A global network of Christian leaders, Rise in Strength, was producing daily blogs on the impact of Covid on women. There was strong evidence that women had an extra burden caring for children at home and doing school lessons; they were more likely to be in low-paid, less secure professions in the health sector or hospitality; they were more exposed to Covid infection because they had jobs in caring professions; and they faced an increased risk from abusive partners because lockdowns provided more opportunities for abusers.

As early as April 2020, United Nations Secretary-General António Guterres was calling for measures to address a “horrifying global surge in domestic violence” directed towards women and girls, linked to lockdowns imposed by governments responding to the COVID-19 pandemic. He said, “Many women under lockdown for #COVID19 face violence where they should be safest: in their own homes.”

Christian campaigners like Natalie Collins (in the UK) provided expert advice:

“Some might imagine that the rise in domestic abuse is a result of the stress of lockdown: with financial worries, being cooped up in a house together, stresses about ill relatives, or other virus-related factors leading to violence. That is not the case. The COVID-19 related surge in domestic abuse is about abusers having more opportunity to abuse with no respite.”

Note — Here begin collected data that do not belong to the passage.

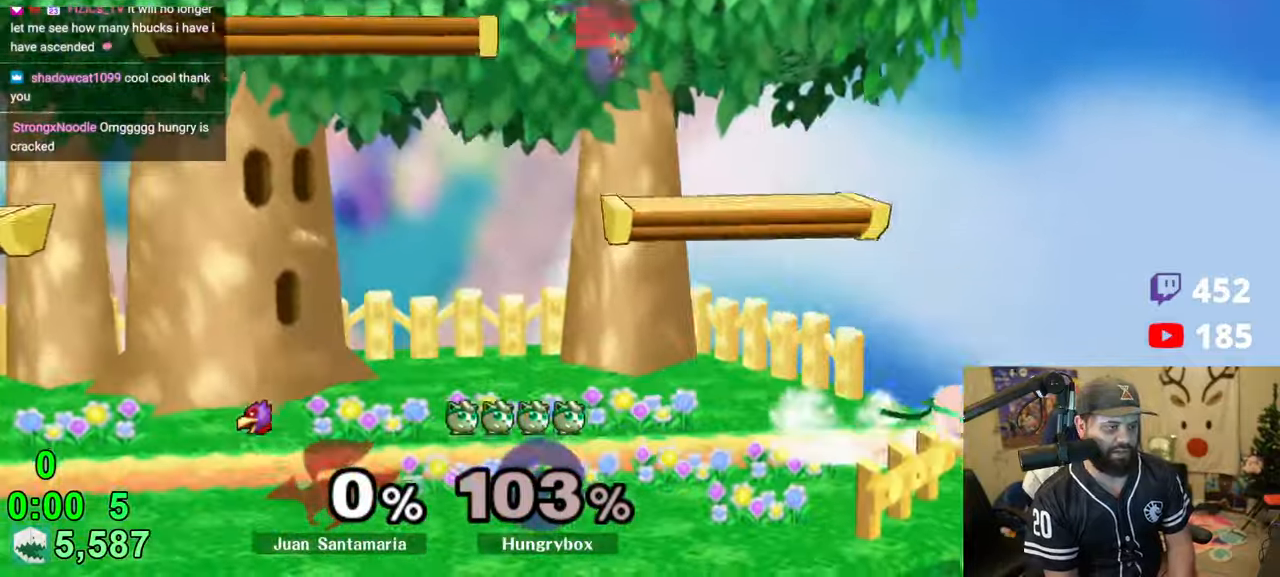
{"buttons": [], "left_stick": "up", "right_stick": "center", "events": [[16, "left_stick", "down-right"], [50, "left_stick", "right"], [150, "left_stick", "down-left"], [233, "left_stick", "left"], [350, "left_stick", "center"], [433, "left_stick", "up"]]}
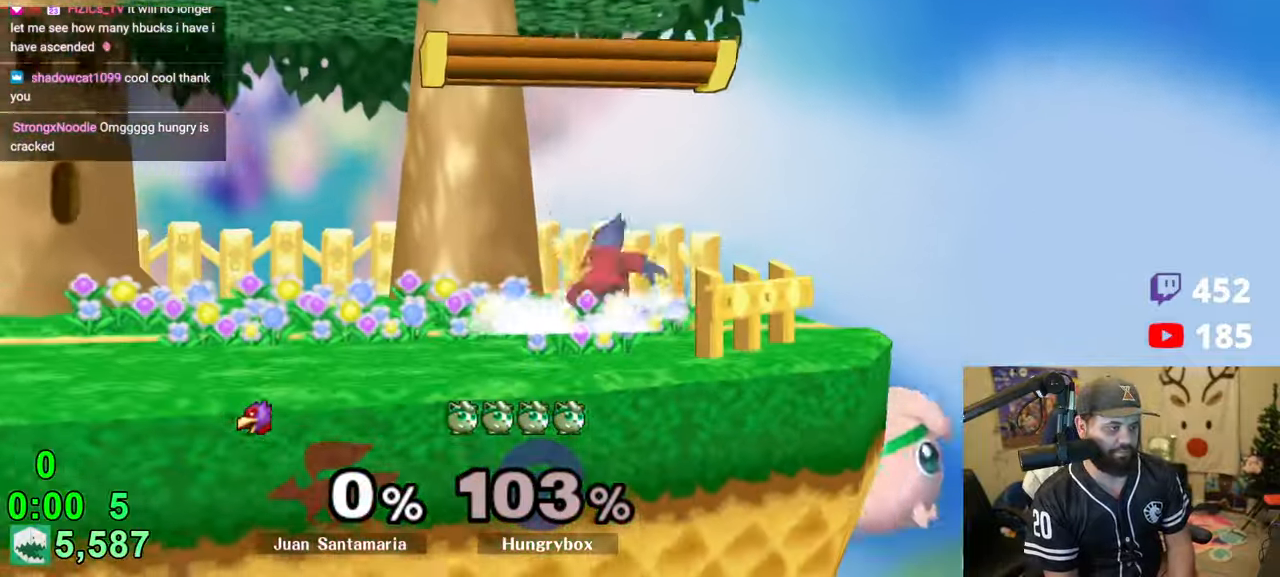
{"buttons": [], "left_stick": "center", "right_stick": "center", "events": [[16, "B", "down"], [100, "B", "up"], [166, "R1", "down"], [183, "left_stick", "left"], [233, "R1", "up"], [383, "left_stick", "center"]]}
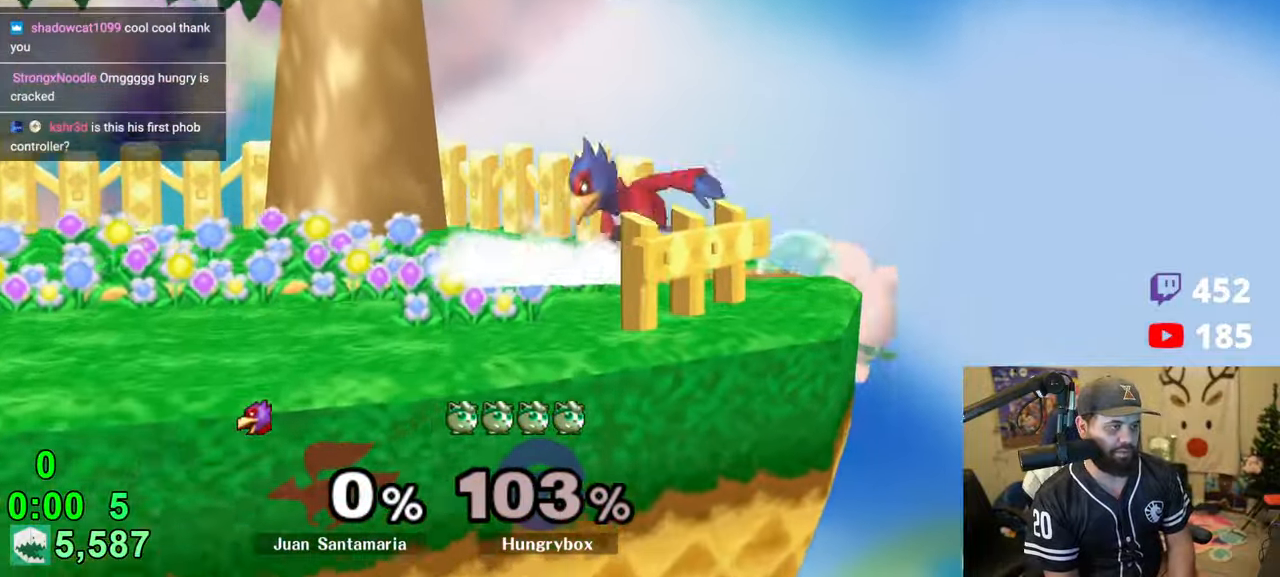
{"buttons": [], "left_stick": "center", "right_stick": "center", "events": [[16, "left_stick", "down"], [83, "Y", "down"], [100, "left_stick", "left"], [133, "Y", "up"], [316, "left_stick", "down-left"], [350, "R1", "down"], [433, "R1", "up"], [466, "left_stick", "center"]]}
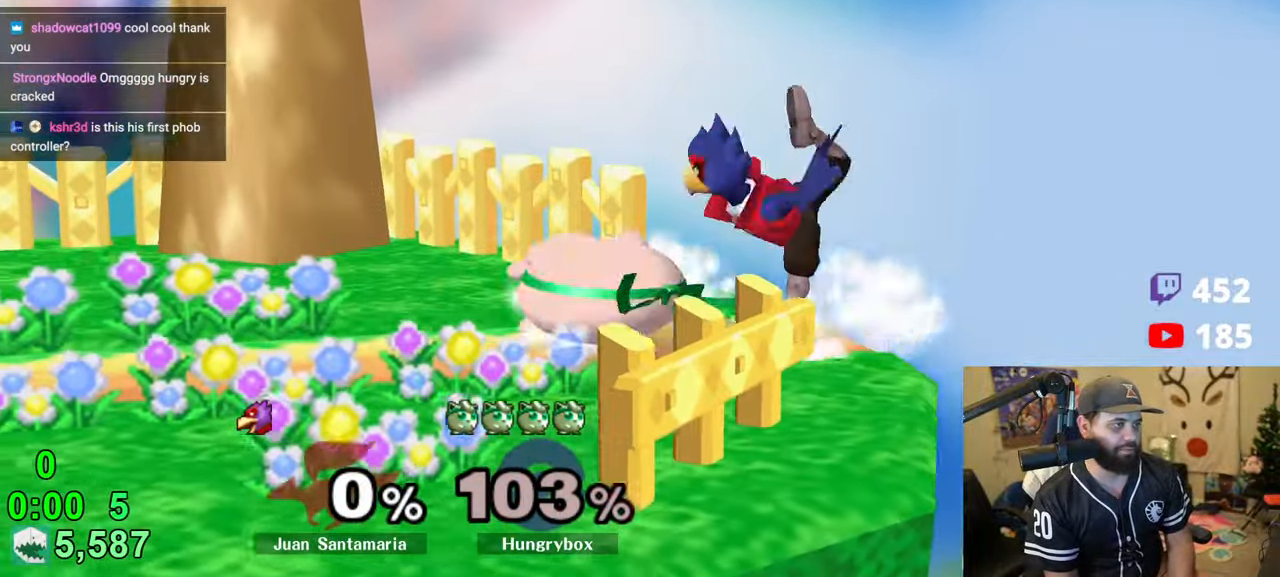
{"buttons": ["R1"], "left_stick": "center", "right_stick": "center", "events": [[33, "R1", "down"]]}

— Natalie Collins, Christian Gender Justice Campaigner, UK —

As we urged people to pray for those who were being abused and for the specialist services working tirelessly to get people to safety and encouraged governments to give specialist services much-needed support, we also wanted everyone to be vigilant in public to help those who might be in need.

Amanda Jackson, Director of the Women’s Commission of evangelical churches across the globe (WEA) and the founder of Rise in Strength, gathered a small group of experts at all levels and in many different nations to ask what we could do together to assist survivors and the people trying to provide help.

The women and men quickly realised there was a huge need for a network to offer support and practical advice to exhausted counsellors.

CNEDA was born in August 2020 and all the participants – around twenty from nine nations – immediately said that they needed good Biblical material on healthy relationships.

A booklet, “A Biblical View of Relationships to End Domestic Abuse,” written by women from Africa, Europe, Asia, and Latin America was produced later that year. It is now available in four languages.

They also wanted expert practical advice for contexts ranging from Mali to Malaysia. Quarterly calls help to link women and men to learn from each other and pray for each other.

In 2022, CNEDA began to advocate and educate through an innovative campaign called “A Place for Her” (also called “The Red Chair Project”). Linked to campaigning, CNEDA had a presence at the United Nations in 2023, where we held a parallel event on violence against women.

CNEDA was housed online at women.worldea.org/cneda until 2023, when the secretariat moved to Restored UK.